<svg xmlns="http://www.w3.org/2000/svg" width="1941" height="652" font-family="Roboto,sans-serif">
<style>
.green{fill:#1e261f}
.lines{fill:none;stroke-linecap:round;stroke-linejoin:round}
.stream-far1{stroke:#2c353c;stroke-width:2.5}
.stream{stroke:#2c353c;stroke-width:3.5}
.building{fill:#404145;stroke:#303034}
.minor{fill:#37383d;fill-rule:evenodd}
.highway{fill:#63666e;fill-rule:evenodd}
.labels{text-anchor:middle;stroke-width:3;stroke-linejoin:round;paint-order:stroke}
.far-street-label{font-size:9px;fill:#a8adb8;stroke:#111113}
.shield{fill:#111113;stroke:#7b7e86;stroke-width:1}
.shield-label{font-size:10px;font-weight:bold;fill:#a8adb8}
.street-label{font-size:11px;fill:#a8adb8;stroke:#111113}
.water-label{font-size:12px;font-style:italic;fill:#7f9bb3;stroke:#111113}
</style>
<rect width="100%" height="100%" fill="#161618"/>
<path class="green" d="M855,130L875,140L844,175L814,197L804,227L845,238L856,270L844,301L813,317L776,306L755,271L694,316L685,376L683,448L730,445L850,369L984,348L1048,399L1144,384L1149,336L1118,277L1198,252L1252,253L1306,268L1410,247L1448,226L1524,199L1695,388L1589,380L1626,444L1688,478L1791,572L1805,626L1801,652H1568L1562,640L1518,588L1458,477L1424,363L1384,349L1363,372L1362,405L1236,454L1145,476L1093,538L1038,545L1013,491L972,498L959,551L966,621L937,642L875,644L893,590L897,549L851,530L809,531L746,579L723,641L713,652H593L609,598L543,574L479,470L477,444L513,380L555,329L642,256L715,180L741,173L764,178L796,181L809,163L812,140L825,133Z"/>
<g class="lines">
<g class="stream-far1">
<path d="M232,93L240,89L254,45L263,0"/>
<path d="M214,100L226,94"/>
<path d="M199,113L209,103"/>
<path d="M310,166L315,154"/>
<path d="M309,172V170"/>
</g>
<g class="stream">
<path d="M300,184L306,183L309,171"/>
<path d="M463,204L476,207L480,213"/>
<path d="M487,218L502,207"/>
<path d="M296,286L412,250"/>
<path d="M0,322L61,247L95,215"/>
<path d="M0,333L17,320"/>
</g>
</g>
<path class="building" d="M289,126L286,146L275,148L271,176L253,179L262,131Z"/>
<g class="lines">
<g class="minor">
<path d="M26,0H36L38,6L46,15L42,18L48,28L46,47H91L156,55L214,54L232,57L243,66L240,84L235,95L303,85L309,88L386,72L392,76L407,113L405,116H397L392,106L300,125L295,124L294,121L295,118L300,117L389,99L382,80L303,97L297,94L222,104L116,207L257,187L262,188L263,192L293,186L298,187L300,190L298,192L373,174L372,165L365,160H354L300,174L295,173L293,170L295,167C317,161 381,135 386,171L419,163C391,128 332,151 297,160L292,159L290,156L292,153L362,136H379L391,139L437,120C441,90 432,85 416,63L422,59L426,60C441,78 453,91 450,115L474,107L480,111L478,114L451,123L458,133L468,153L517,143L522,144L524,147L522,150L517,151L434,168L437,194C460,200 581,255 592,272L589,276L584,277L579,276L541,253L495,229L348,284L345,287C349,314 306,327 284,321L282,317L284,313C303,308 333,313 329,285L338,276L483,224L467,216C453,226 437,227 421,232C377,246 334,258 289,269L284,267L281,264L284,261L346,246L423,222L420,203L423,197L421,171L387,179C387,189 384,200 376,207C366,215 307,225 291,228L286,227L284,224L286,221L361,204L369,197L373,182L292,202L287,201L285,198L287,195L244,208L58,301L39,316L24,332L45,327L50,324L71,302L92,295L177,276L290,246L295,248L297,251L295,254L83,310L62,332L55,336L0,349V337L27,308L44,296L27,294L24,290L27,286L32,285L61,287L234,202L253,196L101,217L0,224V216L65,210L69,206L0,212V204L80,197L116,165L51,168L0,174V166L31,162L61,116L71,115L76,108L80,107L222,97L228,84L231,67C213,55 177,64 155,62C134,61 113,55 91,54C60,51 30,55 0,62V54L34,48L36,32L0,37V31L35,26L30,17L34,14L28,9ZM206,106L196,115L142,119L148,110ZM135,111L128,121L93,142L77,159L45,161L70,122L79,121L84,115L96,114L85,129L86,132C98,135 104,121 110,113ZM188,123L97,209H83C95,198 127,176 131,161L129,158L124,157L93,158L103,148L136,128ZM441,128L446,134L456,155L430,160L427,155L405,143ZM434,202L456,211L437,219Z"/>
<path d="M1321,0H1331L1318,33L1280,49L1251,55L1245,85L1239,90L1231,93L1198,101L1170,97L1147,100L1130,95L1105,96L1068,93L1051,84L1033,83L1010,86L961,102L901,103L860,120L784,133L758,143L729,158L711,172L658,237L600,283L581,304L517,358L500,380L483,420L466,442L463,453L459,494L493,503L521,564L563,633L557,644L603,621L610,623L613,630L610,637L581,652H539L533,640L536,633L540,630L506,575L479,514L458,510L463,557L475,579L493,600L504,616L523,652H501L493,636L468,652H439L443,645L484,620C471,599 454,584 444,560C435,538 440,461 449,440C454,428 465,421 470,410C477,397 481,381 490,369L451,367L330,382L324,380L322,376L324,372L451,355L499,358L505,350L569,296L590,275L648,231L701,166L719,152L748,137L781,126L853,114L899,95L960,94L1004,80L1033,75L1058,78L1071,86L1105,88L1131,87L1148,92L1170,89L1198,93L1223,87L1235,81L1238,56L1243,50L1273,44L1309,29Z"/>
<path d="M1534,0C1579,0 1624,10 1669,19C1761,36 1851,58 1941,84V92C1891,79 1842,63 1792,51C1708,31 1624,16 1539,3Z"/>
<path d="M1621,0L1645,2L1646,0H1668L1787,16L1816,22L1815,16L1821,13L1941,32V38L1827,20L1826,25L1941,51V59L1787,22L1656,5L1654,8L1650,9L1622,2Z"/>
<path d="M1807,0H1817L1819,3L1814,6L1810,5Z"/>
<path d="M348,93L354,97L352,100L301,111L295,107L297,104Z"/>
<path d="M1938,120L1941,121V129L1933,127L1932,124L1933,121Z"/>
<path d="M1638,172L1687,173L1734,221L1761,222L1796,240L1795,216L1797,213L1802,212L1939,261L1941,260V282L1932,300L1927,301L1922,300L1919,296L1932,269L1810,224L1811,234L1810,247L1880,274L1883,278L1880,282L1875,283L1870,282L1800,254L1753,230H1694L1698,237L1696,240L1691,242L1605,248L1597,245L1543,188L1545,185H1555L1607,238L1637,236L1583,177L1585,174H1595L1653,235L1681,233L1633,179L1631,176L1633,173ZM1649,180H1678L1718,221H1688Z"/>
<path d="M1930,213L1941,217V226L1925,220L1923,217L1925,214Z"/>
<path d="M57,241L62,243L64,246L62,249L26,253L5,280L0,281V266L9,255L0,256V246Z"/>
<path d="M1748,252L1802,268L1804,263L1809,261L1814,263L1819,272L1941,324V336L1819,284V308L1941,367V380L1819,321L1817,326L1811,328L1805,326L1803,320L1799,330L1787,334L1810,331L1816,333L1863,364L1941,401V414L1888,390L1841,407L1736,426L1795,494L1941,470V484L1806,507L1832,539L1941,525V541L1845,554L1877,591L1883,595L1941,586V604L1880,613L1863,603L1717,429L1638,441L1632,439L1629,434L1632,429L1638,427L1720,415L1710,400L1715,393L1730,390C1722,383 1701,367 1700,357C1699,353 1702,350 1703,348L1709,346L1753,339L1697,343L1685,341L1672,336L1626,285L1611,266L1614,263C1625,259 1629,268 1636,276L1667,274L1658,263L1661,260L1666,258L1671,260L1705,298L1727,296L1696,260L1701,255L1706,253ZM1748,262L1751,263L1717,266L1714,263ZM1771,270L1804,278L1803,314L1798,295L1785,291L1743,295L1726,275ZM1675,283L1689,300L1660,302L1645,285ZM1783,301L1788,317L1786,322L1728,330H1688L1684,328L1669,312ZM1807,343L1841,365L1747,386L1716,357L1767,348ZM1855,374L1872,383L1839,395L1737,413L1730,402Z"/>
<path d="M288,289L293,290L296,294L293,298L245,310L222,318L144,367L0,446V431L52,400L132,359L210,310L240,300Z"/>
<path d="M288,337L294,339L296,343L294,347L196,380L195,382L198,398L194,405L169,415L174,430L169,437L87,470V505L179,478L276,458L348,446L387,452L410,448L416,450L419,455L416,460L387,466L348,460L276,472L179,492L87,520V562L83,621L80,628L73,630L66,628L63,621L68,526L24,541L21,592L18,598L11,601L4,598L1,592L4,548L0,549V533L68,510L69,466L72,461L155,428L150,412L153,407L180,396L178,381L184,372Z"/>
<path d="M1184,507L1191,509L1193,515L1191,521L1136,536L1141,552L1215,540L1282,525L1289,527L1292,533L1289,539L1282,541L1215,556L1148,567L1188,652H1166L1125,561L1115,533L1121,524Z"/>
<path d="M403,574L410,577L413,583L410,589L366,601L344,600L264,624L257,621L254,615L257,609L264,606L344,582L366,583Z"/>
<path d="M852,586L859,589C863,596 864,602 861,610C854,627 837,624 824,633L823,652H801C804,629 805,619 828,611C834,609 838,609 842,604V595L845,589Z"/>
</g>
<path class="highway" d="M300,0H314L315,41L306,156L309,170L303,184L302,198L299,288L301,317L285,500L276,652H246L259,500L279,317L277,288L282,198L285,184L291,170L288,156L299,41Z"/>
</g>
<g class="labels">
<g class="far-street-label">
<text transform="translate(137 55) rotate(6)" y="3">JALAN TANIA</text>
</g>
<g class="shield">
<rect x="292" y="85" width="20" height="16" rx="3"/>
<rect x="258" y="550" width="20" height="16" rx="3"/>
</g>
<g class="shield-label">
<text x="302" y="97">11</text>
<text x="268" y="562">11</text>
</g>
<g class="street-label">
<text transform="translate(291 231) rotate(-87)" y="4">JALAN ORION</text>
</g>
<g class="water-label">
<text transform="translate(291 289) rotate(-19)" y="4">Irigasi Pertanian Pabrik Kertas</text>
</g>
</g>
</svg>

==

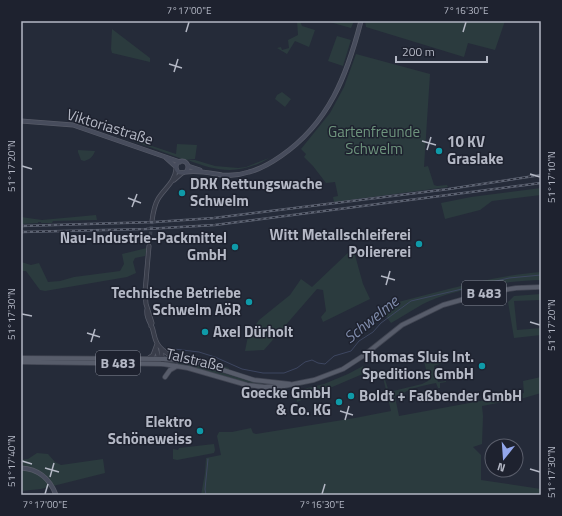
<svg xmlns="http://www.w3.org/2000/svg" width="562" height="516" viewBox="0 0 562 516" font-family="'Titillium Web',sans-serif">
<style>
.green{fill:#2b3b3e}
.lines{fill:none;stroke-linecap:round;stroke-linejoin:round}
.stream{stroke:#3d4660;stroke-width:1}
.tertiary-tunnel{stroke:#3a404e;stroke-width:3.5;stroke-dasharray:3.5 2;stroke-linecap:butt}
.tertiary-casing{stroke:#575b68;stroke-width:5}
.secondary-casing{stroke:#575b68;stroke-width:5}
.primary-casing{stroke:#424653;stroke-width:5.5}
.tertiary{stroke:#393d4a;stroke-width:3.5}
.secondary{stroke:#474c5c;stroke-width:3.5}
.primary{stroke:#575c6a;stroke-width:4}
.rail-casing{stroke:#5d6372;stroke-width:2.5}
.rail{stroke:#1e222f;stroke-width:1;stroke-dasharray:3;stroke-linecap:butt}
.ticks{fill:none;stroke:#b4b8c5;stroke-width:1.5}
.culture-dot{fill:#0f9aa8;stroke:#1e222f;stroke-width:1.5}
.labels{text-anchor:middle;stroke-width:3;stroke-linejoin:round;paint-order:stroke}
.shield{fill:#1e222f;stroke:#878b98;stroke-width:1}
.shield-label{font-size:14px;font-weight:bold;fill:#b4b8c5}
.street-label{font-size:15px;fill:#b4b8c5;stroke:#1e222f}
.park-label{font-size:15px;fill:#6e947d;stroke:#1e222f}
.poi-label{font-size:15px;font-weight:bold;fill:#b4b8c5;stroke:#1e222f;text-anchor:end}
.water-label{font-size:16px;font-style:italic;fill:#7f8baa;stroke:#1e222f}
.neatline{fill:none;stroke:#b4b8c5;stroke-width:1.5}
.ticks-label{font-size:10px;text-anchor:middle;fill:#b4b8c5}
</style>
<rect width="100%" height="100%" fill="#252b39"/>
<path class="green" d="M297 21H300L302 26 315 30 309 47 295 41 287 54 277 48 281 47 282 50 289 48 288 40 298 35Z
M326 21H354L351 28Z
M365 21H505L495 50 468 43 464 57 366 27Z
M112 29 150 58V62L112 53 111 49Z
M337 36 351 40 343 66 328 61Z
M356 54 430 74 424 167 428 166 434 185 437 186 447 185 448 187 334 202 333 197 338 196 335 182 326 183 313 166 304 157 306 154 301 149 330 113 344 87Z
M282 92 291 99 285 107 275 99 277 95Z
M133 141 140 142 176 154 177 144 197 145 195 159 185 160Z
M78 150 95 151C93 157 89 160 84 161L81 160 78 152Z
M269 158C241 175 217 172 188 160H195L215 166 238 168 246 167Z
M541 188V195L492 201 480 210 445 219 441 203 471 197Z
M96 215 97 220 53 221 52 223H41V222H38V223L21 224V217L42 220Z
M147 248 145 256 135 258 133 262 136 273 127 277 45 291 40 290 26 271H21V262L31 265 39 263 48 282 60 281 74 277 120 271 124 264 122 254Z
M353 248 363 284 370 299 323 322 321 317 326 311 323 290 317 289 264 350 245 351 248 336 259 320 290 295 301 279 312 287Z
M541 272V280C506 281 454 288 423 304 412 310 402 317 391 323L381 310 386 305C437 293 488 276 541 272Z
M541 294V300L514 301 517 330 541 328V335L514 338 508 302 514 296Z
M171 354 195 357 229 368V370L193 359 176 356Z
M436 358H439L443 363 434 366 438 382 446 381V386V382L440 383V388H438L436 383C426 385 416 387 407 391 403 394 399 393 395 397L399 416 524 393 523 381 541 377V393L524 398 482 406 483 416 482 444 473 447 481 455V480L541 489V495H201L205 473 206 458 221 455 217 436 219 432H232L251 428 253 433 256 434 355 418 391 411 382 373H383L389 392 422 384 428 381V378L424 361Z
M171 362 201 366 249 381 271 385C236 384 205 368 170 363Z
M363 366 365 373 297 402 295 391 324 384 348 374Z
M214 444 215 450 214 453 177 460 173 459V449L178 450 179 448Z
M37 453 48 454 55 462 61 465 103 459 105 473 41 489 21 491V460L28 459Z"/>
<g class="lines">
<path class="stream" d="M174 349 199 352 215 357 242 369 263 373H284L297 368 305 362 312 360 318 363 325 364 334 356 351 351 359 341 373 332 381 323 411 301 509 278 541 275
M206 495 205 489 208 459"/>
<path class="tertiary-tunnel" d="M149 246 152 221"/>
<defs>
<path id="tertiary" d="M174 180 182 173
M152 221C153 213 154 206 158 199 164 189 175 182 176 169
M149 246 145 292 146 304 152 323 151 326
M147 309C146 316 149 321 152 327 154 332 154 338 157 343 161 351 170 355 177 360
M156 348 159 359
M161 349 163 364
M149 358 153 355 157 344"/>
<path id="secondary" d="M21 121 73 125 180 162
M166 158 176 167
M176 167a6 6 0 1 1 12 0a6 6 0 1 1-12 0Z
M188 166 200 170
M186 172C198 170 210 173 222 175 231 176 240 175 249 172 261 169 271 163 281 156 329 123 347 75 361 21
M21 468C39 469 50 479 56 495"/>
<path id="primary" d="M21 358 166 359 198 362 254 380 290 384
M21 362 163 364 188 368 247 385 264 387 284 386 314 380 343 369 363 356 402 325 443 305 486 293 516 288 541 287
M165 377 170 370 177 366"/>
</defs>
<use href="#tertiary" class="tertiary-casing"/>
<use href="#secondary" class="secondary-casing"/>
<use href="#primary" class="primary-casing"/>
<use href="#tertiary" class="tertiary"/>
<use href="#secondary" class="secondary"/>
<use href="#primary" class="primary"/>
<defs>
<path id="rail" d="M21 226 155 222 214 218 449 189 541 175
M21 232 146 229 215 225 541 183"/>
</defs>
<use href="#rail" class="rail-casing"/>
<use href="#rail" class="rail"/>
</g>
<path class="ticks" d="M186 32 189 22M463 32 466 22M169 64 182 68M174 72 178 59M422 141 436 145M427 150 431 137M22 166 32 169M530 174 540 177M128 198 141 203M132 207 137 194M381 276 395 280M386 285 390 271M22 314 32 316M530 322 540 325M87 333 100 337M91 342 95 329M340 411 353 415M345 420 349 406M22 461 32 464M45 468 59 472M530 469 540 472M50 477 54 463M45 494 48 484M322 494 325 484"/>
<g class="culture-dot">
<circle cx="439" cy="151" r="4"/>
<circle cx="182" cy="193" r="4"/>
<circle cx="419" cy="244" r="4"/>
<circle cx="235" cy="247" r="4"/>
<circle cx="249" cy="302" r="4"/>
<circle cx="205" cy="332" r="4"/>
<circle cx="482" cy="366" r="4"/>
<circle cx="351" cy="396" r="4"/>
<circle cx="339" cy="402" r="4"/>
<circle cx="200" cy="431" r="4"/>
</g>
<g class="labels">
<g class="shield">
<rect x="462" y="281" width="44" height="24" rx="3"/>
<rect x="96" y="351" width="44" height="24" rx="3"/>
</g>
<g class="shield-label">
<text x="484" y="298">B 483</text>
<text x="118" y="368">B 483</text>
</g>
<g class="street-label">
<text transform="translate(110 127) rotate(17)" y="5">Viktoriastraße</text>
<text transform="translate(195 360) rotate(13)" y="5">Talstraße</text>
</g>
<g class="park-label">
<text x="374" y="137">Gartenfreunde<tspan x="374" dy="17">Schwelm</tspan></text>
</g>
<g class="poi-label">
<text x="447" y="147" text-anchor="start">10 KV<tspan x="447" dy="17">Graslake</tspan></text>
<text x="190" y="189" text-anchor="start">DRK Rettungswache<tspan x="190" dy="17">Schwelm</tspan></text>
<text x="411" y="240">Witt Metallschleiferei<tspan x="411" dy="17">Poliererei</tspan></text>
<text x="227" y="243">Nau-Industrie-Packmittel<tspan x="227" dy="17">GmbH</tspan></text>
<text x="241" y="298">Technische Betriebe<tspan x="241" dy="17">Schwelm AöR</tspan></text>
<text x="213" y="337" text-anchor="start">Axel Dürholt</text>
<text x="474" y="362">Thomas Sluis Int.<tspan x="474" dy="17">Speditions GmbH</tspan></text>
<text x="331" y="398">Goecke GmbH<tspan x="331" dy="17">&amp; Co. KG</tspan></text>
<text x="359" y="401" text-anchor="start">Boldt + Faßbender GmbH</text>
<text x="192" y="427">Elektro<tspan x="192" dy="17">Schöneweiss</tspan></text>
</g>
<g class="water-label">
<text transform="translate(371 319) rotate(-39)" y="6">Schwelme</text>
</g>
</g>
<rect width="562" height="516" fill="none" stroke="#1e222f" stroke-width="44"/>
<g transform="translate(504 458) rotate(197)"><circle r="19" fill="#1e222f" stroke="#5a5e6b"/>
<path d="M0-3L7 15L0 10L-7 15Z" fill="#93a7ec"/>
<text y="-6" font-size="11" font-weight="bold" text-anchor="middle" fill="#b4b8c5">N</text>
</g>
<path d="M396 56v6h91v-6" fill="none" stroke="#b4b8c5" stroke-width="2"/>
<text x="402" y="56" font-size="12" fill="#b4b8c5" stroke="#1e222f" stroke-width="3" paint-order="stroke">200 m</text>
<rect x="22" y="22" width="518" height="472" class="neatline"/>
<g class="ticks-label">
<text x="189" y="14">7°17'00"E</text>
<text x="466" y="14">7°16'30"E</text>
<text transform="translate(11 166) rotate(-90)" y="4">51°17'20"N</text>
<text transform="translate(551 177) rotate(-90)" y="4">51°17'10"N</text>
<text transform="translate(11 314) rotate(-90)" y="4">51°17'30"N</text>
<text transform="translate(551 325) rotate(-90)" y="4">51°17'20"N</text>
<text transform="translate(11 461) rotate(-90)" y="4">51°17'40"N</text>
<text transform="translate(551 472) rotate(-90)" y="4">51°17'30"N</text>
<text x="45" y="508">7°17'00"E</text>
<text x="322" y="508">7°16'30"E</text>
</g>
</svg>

■ Brief
The string "butt" may occur in the listing; show every line where it does.

■ Solution to the problem
.tertiary-tunnel{stroke:#3a404e;stroke-width:3.5;stroke-dasharray:3.5 2;stroke-linecap:butt}
.rail{stroke:#1e222f;stroke-width:1;stroke-dasharray:3;stroke-linecap:butt}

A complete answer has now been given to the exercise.